Preview: Throw Of The Dice, Barbican, London
For a composer to be equally at home writing pop albums, piano concertos and film music, let alone playing flamenco guitar, producing records and starring in the TV comedy Goodness Gracious Me, is rare.
But then, Nitin Sawhney is one of the most extraordinary, prolific figures in British music today. He has made seven albums, written 36 film and TV scores and collaborated with people such as Paul McCartney, Sting and the choreographer Akram Khan.
His new project is a departure even for him: a score for a classic 1929 silent film Throw of the Dice, which the London Symphony Orchestra will perform with a screening of the movie. The film, by the German director Franz Osten, is an exotic, romantic extravaganza, based on a story from the Mahabharata and filmed in India, complete with tigers, elephants and crocodiles.

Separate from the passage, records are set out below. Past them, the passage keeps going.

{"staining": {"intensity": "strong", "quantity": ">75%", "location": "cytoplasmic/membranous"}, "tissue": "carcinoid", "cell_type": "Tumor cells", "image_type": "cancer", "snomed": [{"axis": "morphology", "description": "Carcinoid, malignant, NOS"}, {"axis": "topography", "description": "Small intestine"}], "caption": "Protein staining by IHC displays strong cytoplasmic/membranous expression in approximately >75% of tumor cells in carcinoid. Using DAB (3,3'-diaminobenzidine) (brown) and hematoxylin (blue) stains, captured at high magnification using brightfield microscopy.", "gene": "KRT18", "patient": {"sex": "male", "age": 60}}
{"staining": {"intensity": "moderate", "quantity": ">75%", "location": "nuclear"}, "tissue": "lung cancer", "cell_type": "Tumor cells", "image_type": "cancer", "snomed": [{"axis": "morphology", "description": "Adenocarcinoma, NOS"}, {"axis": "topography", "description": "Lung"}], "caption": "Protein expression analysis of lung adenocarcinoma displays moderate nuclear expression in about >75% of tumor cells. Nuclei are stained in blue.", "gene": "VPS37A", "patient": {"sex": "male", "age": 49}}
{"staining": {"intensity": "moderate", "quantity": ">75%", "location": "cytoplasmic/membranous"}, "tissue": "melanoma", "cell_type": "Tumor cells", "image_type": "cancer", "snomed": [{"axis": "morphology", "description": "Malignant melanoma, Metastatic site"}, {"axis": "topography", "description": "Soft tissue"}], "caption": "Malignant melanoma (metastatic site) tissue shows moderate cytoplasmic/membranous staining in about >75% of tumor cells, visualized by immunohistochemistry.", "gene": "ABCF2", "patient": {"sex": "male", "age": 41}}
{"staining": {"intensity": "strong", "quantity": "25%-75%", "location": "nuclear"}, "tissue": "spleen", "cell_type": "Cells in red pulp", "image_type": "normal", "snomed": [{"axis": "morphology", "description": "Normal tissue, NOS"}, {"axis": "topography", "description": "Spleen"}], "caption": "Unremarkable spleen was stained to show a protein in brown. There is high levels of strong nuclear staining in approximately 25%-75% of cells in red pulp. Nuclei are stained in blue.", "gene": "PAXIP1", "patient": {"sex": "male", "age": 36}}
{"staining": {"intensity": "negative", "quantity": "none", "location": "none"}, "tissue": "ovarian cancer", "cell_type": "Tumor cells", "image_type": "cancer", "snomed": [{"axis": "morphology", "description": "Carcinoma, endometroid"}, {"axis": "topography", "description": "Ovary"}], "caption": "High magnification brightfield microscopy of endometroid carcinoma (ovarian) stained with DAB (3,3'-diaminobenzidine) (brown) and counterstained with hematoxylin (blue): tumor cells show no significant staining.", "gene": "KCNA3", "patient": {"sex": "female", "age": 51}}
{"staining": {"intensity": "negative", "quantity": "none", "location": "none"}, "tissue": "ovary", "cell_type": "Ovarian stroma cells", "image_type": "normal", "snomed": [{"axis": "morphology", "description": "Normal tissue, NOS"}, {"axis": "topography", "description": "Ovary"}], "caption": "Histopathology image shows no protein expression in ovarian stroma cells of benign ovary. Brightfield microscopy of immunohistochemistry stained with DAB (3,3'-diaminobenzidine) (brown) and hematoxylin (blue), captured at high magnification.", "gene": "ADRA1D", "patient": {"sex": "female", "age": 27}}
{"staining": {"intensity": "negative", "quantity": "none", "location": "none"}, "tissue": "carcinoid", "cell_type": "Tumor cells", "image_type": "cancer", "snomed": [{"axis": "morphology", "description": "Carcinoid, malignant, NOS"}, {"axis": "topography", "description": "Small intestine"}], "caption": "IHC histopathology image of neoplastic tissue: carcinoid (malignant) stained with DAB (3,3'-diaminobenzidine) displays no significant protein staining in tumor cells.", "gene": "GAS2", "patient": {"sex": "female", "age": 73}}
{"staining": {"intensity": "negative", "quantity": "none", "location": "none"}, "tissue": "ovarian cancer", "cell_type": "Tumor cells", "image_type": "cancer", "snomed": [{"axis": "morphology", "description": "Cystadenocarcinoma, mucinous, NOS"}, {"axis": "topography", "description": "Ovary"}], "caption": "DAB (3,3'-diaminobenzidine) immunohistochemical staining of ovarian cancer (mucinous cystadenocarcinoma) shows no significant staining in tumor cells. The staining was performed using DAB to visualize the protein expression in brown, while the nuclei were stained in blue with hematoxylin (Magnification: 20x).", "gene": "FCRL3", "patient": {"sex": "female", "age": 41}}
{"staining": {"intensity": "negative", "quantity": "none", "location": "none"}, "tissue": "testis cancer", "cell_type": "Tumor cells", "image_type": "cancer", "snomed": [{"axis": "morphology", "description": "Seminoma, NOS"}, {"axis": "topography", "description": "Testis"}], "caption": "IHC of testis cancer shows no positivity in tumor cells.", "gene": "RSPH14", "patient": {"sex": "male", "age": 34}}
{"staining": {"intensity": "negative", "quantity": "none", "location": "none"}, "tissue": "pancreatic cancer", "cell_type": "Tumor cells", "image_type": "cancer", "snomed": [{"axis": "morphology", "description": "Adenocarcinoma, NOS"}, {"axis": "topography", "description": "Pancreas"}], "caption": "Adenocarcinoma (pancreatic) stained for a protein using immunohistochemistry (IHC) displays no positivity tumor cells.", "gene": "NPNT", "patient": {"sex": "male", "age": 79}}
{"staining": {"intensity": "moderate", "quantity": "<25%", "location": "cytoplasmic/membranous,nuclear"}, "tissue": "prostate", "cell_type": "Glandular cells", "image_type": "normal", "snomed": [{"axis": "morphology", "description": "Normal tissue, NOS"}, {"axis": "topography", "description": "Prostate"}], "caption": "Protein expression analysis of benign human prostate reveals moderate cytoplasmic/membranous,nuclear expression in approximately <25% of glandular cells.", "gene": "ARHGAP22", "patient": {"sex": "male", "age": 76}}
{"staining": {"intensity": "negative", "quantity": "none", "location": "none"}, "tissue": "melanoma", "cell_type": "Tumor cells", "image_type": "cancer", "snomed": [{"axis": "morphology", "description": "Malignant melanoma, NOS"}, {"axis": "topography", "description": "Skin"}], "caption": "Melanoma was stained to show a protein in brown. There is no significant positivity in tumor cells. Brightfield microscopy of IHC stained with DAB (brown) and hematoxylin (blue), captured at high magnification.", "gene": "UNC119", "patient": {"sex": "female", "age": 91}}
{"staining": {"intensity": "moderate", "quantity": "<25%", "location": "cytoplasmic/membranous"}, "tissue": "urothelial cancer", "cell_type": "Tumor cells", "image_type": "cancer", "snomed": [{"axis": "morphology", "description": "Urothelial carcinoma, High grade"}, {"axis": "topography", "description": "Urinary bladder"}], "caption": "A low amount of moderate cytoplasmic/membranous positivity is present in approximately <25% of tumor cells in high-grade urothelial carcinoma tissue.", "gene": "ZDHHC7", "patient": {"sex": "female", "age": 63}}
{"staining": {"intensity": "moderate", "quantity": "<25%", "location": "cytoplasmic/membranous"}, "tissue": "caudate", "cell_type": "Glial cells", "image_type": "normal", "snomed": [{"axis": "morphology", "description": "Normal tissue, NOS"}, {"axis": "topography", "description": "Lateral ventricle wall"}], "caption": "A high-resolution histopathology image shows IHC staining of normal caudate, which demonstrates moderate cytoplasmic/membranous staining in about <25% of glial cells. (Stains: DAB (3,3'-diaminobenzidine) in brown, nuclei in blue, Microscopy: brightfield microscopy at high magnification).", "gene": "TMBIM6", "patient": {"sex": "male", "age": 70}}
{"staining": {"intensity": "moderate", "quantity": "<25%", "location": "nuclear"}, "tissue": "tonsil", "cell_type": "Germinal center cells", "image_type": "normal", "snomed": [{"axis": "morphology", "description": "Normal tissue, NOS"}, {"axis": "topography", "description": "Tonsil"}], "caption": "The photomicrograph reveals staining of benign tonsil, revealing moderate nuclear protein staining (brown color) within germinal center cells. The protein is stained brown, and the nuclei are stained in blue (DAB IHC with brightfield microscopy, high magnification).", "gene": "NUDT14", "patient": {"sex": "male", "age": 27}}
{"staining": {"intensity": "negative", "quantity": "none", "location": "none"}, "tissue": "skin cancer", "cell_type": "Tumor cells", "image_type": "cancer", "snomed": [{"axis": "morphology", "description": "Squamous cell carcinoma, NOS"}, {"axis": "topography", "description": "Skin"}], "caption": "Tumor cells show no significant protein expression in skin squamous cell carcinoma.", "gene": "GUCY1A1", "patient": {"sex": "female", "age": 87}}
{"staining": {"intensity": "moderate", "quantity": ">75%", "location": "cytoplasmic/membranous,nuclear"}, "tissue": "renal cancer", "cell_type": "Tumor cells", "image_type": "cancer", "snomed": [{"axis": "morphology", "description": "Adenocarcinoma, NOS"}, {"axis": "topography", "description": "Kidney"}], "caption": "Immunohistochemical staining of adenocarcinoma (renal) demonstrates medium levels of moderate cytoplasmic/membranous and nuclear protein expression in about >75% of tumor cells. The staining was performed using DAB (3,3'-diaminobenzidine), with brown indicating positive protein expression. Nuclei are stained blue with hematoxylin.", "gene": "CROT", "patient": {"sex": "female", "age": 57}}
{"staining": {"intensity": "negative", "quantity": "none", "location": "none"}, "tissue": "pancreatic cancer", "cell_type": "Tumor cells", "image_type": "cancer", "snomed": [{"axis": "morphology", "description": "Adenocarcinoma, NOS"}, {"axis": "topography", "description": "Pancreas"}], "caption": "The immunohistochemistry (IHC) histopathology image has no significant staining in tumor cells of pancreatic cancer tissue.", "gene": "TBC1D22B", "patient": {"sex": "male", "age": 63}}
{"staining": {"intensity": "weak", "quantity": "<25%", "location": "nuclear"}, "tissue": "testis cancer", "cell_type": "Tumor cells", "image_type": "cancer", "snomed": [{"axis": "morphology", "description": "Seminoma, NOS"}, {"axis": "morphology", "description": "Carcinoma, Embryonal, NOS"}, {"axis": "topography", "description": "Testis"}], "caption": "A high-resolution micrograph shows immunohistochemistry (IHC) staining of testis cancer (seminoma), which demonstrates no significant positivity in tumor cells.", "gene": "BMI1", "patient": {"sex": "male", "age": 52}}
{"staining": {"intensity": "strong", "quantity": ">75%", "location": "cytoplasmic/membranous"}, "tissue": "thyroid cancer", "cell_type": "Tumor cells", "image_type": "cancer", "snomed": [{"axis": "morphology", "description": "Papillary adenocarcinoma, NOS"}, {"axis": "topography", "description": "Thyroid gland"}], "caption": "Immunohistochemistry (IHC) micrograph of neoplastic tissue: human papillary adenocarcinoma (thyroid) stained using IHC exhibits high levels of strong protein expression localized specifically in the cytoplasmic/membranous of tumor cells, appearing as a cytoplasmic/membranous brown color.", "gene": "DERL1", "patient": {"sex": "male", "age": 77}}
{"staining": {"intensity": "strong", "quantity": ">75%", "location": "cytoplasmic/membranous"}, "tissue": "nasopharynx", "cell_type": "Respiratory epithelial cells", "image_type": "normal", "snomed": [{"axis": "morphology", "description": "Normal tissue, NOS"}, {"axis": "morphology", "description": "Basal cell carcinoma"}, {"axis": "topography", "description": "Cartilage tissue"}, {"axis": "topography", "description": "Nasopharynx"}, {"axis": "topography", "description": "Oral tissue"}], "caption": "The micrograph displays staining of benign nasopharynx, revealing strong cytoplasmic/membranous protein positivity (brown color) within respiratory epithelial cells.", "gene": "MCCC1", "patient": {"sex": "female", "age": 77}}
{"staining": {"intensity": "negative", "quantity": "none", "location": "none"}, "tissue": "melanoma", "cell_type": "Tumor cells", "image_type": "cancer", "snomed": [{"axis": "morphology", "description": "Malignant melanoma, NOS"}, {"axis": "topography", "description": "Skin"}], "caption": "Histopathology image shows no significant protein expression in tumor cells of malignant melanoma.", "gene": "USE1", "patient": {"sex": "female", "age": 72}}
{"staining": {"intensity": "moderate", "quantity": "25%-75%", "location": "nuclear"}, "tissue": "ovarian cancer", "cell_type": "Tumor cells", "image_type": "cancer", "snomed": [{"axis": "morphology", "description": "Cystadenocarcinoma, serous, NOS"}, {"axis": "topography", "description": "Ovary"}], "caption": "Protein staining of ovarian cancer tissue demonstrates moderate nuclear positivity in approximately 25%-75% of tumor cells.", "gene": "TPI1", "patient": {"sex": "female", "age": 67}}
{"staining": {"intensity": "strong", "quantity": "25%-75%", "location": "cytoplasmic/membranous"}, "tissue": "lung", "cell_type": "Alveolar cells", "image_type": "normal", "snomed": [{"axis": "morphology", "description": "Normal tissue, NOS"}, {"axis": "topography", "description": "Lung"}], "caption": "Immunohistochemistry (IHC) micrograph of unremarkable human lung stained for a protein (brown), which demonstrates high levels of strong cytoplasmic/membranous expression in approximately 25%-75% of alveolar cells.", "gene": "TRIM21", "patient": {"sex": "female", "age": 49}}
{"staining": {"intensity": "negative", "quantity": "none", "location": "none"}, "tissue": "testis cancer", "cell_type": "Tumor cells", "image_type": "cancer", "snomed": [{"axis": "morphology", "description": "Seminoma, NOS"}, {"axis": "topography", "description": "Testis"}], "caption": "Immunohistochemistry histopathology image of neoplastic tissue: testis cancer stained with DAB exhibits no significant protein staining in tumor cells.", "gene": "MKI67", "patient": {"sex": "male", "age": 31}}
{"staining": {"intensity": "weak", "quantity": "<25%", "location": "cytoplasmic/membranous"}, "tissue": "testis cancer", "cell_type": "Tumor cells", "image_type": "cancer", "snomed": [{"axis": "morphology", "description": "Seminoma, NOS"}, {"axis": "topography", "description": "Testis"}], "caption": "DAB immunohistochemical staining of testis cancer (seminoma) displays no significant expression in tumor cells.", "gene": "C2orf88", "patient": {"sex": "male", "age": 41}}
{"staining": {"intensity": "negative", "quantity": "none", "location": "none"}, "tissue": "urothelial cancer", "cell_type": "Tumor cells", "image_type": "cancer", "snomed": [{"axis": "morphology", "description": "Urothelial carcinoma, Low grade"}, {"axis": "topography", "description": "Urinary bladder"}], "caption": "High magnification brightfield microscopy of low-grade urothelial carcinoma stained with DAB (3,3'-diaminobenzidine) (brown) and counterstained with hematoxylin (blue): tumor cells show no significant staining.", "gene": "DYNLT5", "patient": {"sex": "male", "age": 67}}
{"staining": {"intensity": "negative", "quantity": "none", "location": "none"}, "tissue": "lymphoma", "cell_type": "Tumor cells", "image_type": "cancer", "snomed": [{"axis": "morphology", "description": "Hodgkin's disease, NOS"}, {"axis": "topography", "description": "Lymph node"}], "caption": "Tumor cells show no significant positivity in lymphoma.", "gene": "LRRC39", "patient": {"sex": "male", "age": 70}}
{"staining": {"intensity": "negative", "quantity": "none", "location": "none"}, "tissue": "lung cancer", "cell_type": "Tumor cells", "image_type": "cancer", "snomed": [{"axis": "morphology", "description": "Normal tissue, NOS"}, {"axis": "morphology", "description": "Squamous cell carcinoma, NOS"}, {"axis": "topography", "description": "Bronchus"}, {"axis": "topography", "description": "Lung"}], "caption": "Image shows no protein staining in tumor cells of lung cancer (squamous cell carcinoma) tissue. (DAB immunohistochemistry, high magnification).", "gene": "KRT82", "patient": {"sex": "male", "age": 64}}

The film, now restored by the British Film Institute, has not been seen on general release for 70 years. "It's like stepping back in time," Sawhney says. "I'm enjoying the chance to try to recreate the atmosphere of those silent films. I'm a great fan of Bernard Herrmann's film scores and have used techniques that he and composers of his era might have employed: an overture with a big tune, a web of leitmotifs and orchestration that helps to bring the different characters to life."
Sawhney, winner of the Boundary Crossing prize in the 2006 BBC Radio 3 World Music Awards, is hailed as a figurehead for music in multicultural Britain, but that isn't the way he sees himself or his work. "I grew up in Kent listening to Indian classical music, Western classical, pop, jazz, flamenco, you name it - so working in all these is natural to me," he says. "I don't separate them."
Perhaps the secret of his success is the distinctive compositional voice that gives all his music a strong, lyrical and centred quality. How would he classify his work? Sawhney smiles and says, simply: "Music."